Popular Mt Kenya musician, Ngaruiya Junior was forced to change the contents in a song performed at a club in Umoja, Nairobi after the crowd cut him short when he tried to use the chorus to praise President Uhuru Kenyatta.
In a video seen by Kenyans.co.ke, the popular musician was performing to a rather excited crowd when hell broke loose after performing a song that bore the message “Uhuru is blessed and cannot be cursed.”
The crowd immediately turned against him with their hands in the air indicating that they did not agree with what he was singing.
The musician would not heed to their call but rather went ahead to repeat the chorus, which fell on deaf ears as the crowd continuously waved to him in protest of the performance.
As the opposition grew, someone came up from behind the stage and to him, ostensibly in relation to the performance and the crowd’s reaction.

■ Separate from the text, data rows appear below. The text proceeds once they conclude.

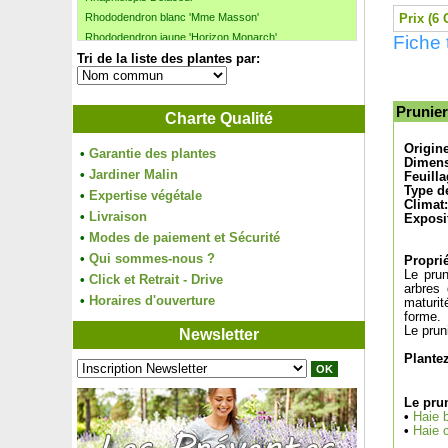
Rhododendron blanc 'Mme Masson'
Prix (6 
Rhododendron jaune 'Horizon Monarch'
Fiche 
Tri de la liste des plantes par:
Rhododendron nain blanc
Rhododendron nain mauve
Rhododendron nain 'Percy Wiseman'
Prunier
Charte Qualité
Rhododendron nain rose
Rhododendron rose 'Fenbeyum'
Origin
•
Garantie des plantes
Rhododendron rose 'Germania'
Dimens
•
Jardiner Malin
Feuilla
Rhododendron rose 'Golden Gate'
Type de
•
Expertise végétale
Rhododendron rose 'Virginia Richards'
Climat:
•
Livraison
Rhododendron rose 'Winsome'
Exposi
•
Modes de paiement et Sécurité
Rhododendron rouge 'Elisabeth'
•
Rhododendron rouge 'Lord Roberts'
Qui sommes-nous ?
Proprié
Le prun
Rhododendron rouge 'Markeeta's Prize'
•
Click et Retrait - Drive
arbres 
Rhododendron violet pontique
•
Horaires d'ouverture
maturit
forme.
Rhubarbe
Le prun
Newsletter
Rhubarbe géante du Brésil
Rince-bouteille blanc
Plante
Rince-bouteille jaune
Rince-bouteille 'Laevis'
Le pru
•
Haie b
Rince-bouteille 'Little John'
•
Haie c
Rince-bouteille rose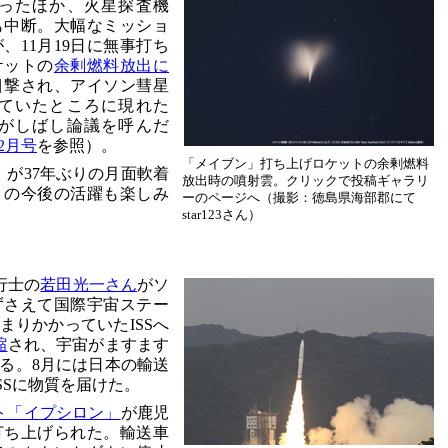
ったほか、火星探査機
も中断。大幅なミッショ
、11月19日に無事打ち
ケットの
余剰燃料放出に
目撃され、アイソン彗星
ていたところに現れた
がしばし論議を呼んだ
2月号
を参照）。
「メイブン」打ち上げロケットの余剰燃料
」が37年ぶりの月面軟着
放出時の噴射雲。クリックで投稿ギャラリ
」の今後の活躍も楽しみ
ーのページへ（撮影：徳島県海部郡にて
star123さん）
行士の
若田光一さん
がソ
ずさえて国際宇宙ステー
まりかかっていたISSへ
縮
され、宇宙がますます
る。8月には日本の輸送
SSに物質を届けた。
ト「イプシロン」
が鹿児
打ち上げられた。輸送車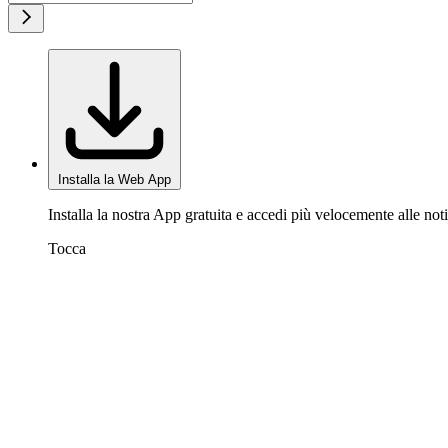
Installa la Web App
Installa la nostra App gratuita e accedi più velocemente alle noti
Tocca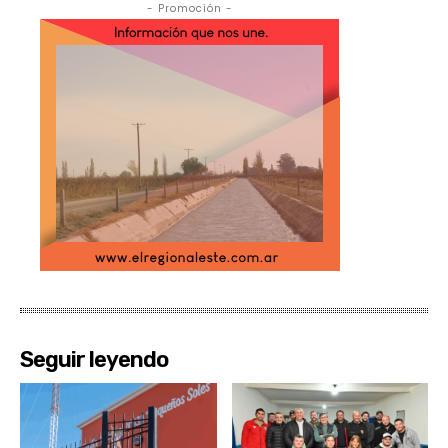
- Promoción -
Seguir leyendo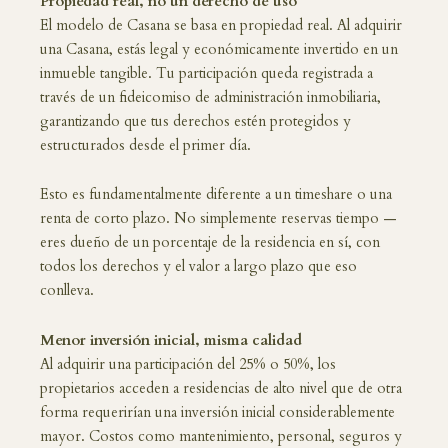
Propiedad real, no un derecho de uso
El modelo de Casana se basa en propiedad real. Al adquirir
una Casana, estás legal y económicamente invertido en un
inmueble tangible. Tu participación queda registrada a
través de un fideicomiso de administración inmobiliaria,
garantizando que tus derechos estén protegidos y
estructurados desde el primer día.
Esto es fundamentalmente diferente a un timeshare o una
renta de corto plazo. No simplemente reservas tiempo —
eres dueño de un porcentaje de la residencia en sí, con
todos los derechos y el valor a largo plazo que eso
conlleva.
Menor inversión inicial, misma calidad
Al adquirir una participación del 25% o 50%, los
propietarios acceden a residencias de alto nivel que de otra
forma requerirían una inversión inicial considerablemente
mayor. Costos como mantenimiento, personal, seguros y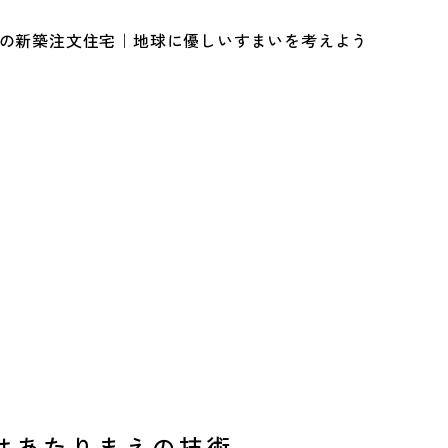
ルの新築注文住宅｜地球に優しいすまいを考えよう
はあたりまえの技術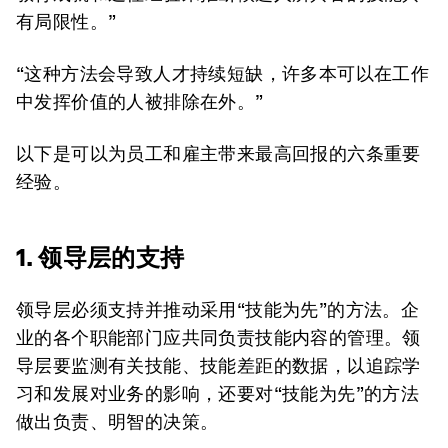
有局限性。”
“这种方法会导致人才持续短缺，许多本可以在工作
中发挥价值的人被排除在外。”
以下是可以为员工和雇主带来最高回报的六条重要
经验。
1. 领导层的支持
领导层必须支持并推动采用“技能为先”的方法。企
业的各个职能部门应共同负责技能内容的管理。领
导层要监测有关技能、技能差距的数据，以追踪学
习和发展对业务的影响，还要对“技能为先”的方法
做出负责、明智的决策。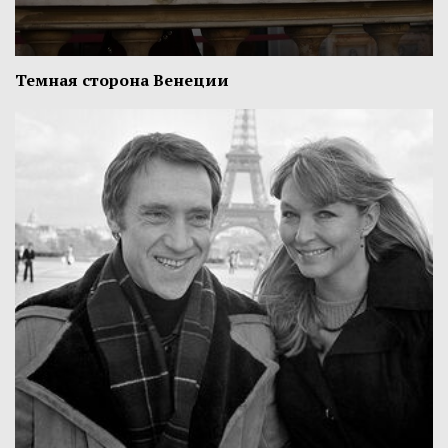
Темная сторона Венеции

After the brief chat, Ngaruiya replaced Uhuru’s name with Ruto in the chorus now to read “Ruto is blessed and cannot be cursed,” a move that immediately changed the mood of revellers who sang along cheerfully.
The singing continued as the musician, known for his prowess in live Kikuyu gospel music performances, used Ruto’s name as a charm offensive.
According to a source at the event, Ngaruiya went forward with the performance without any further interruptions but steered clear of songs that carried political messages.
“There were no more incidents of an adamant crowd. Ngaruiya continued with his performance but only took up songs that appeared neutral in nature,” remarked the source.
In the recent past, a section of leaders and members of the community in the Mt Kenya region have been staging a slowly growing resistance for the president, ostensibly showing support for Deputy President William Ruto.
More evidently has been the emergence of the tanga tanga political wing aligned to the deputy president.
On January 2, Kandara MP Alice Wahome, who is an ardent follower of the DP, launched a scathing attack aimed at President Kenyatta, accusing him of a plot to cling onto power.
Wahome described the president as the “biggest existential threat” to Kenya’s political, economic and social development.
Wahome later refused calls by various leaders to apologise, indicating that she had no reason to withdraw for what she stood for.